Work instructions
Transcribe all of the records exactly, leaving every line as it is.

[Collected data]
▬▬▬

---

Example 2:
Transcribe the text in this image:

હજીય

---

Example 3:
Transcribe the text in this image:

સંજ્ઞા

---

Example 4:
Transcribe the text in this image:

▬▬▬

Output
---

Example 2:
Transcribe the text in this image:

હજીય

---

Example 3:
Transcribe the text in this image:

સંજ્ઞા

---

Example 4:
Transcribe the text in this image:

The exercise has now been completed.